Start of Block

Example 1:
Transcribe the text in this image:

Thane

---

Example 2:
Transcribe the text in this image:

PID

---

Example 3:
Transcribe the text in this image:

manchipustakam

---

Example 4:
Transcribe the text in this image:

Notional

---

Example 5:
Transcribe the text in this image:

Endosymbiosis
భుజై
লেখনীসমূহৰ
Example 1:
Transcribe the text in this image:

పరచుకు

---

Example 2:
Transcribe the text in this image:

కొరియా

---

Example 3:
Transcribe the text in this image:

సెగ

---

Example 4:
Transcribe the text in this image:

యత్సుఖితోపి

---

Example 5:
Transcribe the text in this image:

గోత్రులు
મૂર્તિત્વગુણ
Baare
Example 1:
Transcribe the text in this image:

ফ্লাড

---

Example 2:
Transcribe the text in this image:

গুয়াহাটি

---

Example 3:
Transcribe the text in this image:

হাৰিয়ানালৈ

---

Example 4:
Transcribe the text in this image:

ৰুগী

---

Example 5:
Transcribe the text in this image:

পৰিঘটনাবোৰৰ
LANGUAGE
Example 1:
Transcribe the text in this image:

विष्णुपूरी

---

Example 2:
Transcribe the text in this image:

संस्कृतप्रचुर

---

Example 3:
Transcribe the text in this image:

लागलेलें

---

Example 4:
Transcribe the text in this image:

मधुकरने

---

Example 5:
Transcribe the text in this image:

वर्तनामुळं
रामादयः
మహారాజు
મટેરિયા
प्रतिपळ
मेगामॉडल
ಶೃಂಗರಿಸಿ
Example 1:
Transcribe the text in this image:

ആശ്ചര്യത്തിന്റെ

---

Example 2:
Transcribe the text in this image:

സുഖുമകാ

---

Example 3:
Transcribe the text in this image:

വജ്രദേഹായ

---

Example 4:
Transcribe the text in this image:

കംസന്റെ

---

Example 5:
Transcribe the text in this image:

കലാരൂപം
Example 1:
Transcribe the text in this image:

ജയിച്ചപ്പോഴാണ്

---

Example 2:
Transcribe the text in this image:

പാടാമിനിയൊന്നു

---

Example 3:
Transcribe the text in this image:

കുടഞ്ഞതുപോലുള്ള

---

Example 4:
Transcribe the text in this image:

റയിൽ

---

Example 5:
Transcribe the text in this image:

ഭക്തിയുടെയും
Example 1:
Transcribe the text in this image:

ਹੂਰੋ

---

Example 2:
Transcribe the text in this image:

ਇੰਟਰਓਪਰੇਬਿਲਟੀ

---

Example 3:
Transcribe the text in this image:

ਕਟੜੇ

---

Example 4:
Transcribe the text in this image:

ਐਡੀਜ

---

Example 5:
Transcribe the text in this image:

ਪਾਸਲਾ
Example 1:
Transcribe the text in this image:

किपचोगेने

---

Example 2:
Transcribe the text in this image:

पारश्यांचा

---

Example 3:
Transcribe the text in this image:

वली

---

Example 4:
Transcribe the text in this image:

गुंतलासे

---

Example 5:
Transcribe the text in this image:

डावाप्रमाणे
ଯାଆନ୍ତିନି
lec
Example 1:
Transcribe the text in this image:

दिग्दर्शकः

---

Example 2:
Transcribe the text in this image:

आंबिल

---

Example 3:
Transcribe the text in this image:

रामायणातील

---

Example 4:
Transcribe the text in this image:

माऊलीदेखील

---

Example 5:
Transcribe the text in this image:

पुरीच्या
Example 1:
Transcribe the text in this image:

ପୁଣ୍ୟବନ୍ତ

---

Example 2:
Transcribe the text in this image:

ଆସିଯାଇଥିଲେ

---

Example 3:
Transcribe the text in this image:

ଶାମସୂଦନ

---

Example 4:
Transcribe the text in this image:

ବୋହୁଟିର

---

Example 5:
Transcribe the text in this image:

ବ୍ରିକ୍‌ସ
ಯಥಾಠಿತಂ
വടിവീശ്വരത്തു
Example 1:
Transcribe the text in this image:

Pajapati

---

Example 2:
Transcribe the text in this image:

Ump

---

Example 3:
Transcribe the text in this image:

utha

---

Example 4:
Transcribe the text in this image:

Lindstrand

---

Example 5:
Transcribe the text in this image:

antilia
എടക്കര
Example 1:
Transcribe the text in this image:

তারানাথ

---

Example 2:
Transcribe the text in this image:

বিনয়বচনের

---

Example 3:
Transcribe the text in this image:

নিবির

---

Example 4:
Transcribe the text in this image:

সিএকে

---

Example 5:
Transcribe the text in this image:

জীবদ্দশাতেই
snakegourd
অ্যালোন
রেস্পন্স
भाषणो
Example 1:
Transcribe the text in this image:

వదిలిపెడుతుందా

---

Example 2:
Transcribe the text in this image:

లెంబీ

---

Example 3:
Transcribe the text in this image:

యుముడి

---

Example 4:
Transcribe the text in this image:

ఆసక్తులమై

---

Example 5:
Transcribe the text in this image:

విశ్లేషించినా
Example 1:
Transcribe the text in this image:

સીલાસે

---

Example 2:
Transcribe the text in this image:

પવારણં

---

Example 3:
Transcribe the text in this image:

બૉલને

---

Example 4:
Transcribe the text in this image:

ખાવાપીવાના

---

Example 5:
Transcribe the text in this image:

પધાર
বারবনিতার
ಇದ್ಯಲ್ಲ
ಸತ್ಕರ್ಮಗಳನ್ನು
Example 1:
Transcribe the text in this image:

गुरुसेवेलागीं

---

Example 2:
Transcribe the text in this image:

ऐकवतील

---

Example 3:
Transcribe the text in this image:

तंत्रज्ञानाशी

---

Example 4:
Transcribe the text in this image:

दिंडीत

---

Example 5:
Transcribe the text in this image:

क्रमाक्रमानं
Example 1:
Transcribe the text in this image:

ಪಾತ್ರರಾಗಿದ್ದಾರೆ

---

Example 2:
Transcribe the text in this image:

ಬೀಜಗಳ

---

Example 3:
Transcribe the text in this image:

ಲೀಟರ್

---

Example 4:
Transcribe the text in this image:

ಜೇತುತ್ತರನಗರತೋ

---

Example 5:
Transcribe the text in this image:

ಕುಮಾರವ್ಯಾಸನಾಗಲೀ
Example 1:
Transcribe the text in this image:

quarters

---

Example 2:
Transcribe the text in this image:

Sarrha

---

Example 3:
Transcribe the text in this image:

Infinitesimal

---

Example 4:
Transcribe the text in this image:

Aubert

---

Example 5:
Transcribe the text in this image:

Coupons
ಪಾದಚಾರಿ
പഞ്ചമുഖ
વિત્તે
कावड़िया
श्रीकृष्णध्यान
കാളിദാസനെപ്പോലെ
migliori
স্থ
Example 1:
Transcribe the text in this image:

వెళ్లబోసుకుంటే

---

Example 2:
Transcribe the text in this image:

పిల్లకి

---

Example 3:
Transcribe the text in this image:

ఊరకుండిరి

End of Block

Each record above needs to be set down again, word for word.

Example 1:
Transcribe the text in this image:

Thane

---

Example 2:
Transcribe the text in this image:

PID

---

Example 3:
Transcribe the text in this image:

manchipustakam

---

Example 4:
Transcribe the text in this image:

Notional

---

Example 5:
Transcribe the text in this image:

Endosymbiosis
భుజై
লেখনীসমূহৰ
Example 1:
Transcribe the text in this image:

పరచుకు

---

Example 2:
Transcribe the text in this image:

కొరియా

---

Example 3:
Transcribe the text in this image:

సెగ

---

Example 4:
Transcribe the text in this image:

యత్సుఖితోపి

---

Example 5:
Transcribe the text in this image:

గోత్రులు
મૂર્તિત્વગુણ
Baare
Example 1:
Transcribe the text in this image:

ফ্লাড

---

Example 2:
Transcribe the text in this image:

গুয়াহাটি

---

Example 3:
Transcribe the text in this image:

হাৰিয়ানালৈ

---

Example 4:
Transcribe the text in this image:

ৰুগী

---

Example 5:
Transcribe the text in this image:

পৰিঘটনাবোৰৰ
LANGUAGE
Example 1:
Transcribe the text in this image:

विष्णुपूरी

---

Example 2:
Transcribe the text in this image:

संस्कृतप्रचुर

---

Example 3:
Transcribe the text in this image:

लागलेलें

---

Example 4:
Transcribe the text in this image:

मधुकरने

---

Example 5:
Transcribe the text in this image:

वर्तनामुळं
रामादयः
మహారాజు
મટેરિયા
प्रतिपळ
मेगामॉडल
ಶೃಂಗರಿಸಿ
Example 1:
Transcribe the text in this image:

ആശ്ചര്യത്തിന്റെ

---

Example 2:
Transcribe the text in this image:

സുഖുമകാ

---

Example 3:
Transcribe the text in this image:

വജ്രദേഹായ

---

Example 4:
Transcribe the text in this image:

കംസന്റെ

---

Example 5:
Transcribe the text in this image:

കലാരൂപം
Example 1:
Transcribe the text in this image:

ജയിച്ചപ്പോഴാണ്

---

Example 2:
Transcribe the text in this image:

പാടാമിനിയൊന്നു

---

Example 3:
Transcribe the text in this image:

കുടഞ്ഞതുപോലുള്ള

---

Example 4:
Transcribe the text in this image:

റയിൽ

---

Example 5:
Transcribe the text in this image:

ഭക്തിയുടെയും
Example 1:
Transcribe the text in this image:

ਹੂਰੋ

---

Example 2:
Transcribe the text in this image:

ਇੰਟਰਓਪਰੇਬਿਲਟੀ

---

Example 3:
Transcribe the text in this image:

ਕਟੜੇ

---

Example 4:
Transcribe the text in this image:

ਐਡੀਜ

---

Example 5:
Transcribe the text in this image:

ਪਾਸਲਾ
Example 1:
Transcribe the text in this image:

किपचोगेने

---

Example 2:
Transcribe the text in this image:

पारश्यांचा

---

Example 3:
Transcribe the text in this image:

वली

---

Example 4:
Transcribe the text in this image:

गुंतलासे

---

Example 5:
Transcribe the text in this image:

डावाप्रमाणे
ଯାଆନ୍ତିନି
lec
Example 1:
Transcribe the text in this image:

दिग्दर्शकः

---

Example 2:
Transcribe the text in this image:

आंबिल

---

Example 3:
Transcribe the text in this image:

रामायणातील

---

Example 4:
Transcribe the text in this image:

माऊलीदेखील

---

Example 5:
Transcribe the text in this image:

पुरीच्या
Example 1:
Transcribe the text in this image:

ପୁଣ୍ୟବନ୍ତ

---

Example 2:
Transcribe the text in this image:

ଆସିଯାଇଥିଲେ

---

Example 3:
Transcribe the text in this image:

ଶାମସୂଦନ

---

Example 4:
Transcribe the text in this image:

ବୋହୁଟିର

---

Example 5:
Transcribe the text in this image:

ବ୍ରିକ୍‌ସ
ಯಥಾಠಿತಂ
വടിവീശ്വരത്തു
Example 1:
Transcribe the text in this image:

Pajapati

---

Example 2:
Transcribe the text in this image:

Ump

---

Example 3:
Transcribe the text in this image:

utha

---

Example 4:
Transcribe the text in this image:

Lindstrand

---

Example 5:
Transcribe the text in this image:

antilia
എടക്കര
Example 1:
Transcribe the text in this image:

তারানাথ

---

Example 2:
Transcribe the text in this image:

বিনয়বচনের

---

Example 3:
Transcribe the text in this image:

নিবির

---

Example 4:
Transcribe the text in this image:

সিএকে

---

Example 5:
Transcribe the text in this image:

জীবদ্দশাতেই
snakegourd
অ্যালোন
রেস্পন্স
भाषणो
Example 1:
Transcribe the text in this image:

వదిలిపెడుతుందా

---

Example 2:
Transcribe the text in this image:

లెంబీ

---

Example 3:
Transcribe the text in this image:

యుముడి

---

Example 4:
Transcribe the text in this image:

ఆసక్తులమై

---

Example 5:
Transcribe the text in this image:

విశ్లేషించినా
Example 1:
Transcribe the text in this image:

સીલાસે

---

Example 2:
Transcribe the text in this image:

પવારણં

---

Example 3:
Transcribe the text in this image:

બૉલને

---

Example 4:
Transcribe the text in this image:

ખાવાપીવાના

---

Example 5:
Transcribe the text in this image:

પધાર
বারবনিতার
ಇದ್ಯಲ್ಲ
ಸತ್ಕರ್ಮಗಳನ್ನು
Example 1:
Transcribe the text in this image:

गुरुसेवेलागीं

---

Example 2:
Transcribe the text in this image:

ऐकवतील

---

Example 3:
Transcribe the text in this image:

तंत्रज्ञानाशी

---

Example 4:
Transcribe the text in this image:

दिंडीत

---

Example 5:
Transcribe the text in this image:

क्रमाक्रमानं
Example 1:
Transcribe the text in this image:

ಪಾತ್ರರಾಗಿದ್ದಾರೆ

---

Example 2:
Transcribe the text in this image:

ಬೀಜಗಳ

---

Example 3:
Transcribe the text in this image:

ಲೀಟರ್

---

Example 4:
Transcribe the text in this image:

ಜೇತುತ್ತರನಗರತೋ

---

Example 5:
Transcribe the text in this image:

ಕುಮಾರವ್ಯಾಸನಾಗಲೀ
Example 1:
Transcribe the text in this image:

quarters

---

Example 2:
Transcribe the text in this image:

Sarrha

---

Example 3:
Transcribe the text in this image:

Infinitesimal

---

Example 4:
Transcribe the text in this image:

Aubert

---

Example 5:
Transcribe the text in this image:

Coupons
ಪಾದಚಾರಿ
പഞ്ചമുഖ
વિત્તે
कावड़िया
श्रीकृष्णध्यान
കാളിദാസനെപ്പോലെ
migliori
স্থ
Example 1:
Transcribe the text in this image:

వెళ్లబోసుకుంటే

---

Example 2:
Transcribe the text in this image:

పిల్లకి

---

Example 3:
Transcribe the text in this image:

ఊరకుండిరి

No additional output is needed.